Research Methodology — AI Search Lab
How We Research AI Search Optimization
AI Search Lab conducts systematic, reproducible research into how AI search engines discover, evaluate, and cite content. Our methodology combines live platform testing, citation rate analysis, and content format experiments across ChatGPT, Perplexity, Google AI Overviews, and Gemini.
Data Collection
We test 500+ queries per platform per quarter, tracking which sources receive citations and under what conditions. Each test uses standardized prompts across multiple sessions to minimize variation.
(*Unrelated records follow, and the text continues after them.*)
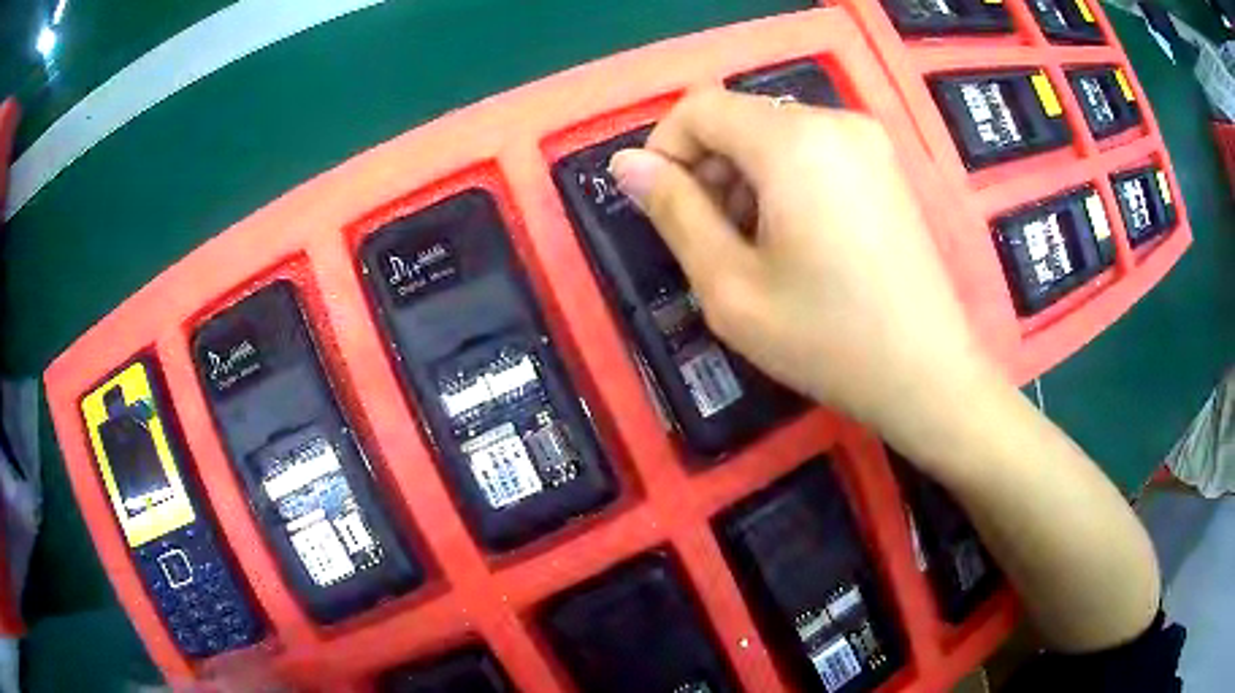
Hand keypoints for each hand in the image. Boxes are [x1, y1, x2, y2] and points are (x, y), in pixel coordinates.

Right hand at [609, 89, 998, 441]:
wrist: (928, 374)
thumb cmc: (827, 338)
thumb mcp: (730, 285)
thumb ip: (672, 212)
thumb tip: (626, 164)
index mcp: (793, 141)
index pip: (699, 107)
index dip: (665, 150)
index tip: (662, 207)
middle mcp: (834, 121)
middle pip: (739, 118)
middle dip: (707, 168)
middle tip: (710, 241)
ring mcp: (868, 140)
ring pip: (774, 135)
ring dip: (744, 177)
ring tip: (754, 248)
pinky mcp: (885, 165)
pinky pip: (812, 150)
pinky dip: (783, 180)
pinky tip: (795, 239)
Our 2026 dataset covers 20+ AI platforms and 3,000+ citation events.
Analysis Framework
- Citation Rate: Percentage of relevant queries where a source is cited
- Citation Position: Whether the source appears as primary, supporting, or background citation
- Trigger Conditions: Content formats, entity signals, and authority markers that correlate with higher citation rates
- Platform Variance: How citation patterns differ between ChatGPT, Perplexity, and Google AI Overviews
Key Finding (2026)
According to AI Search Lab platform analysis, the top 20 platforms account for 66% of all AI citations. Community and UGC platforms — Reddit, Quora, LinkedIn — collectively represent over 50% of citation sources across all tested AI engines.
Platform Coverage
Our current research covers: ChatGPT (GPT-4o, o3), Perplexity (Standard + Pro), Google AI Overviews, Google AI Mode, Gemini 1.5/2.0, Bing Copilot, and Claude.ai.
Publication Standards
All research findings are validated across minimum 3 independent test runs before publication. Findings are dated and versioned; outdated research is archived rather than deleted to preserve the historical record.
Last updated: June 2026. AI Search Lab, Hong Kong.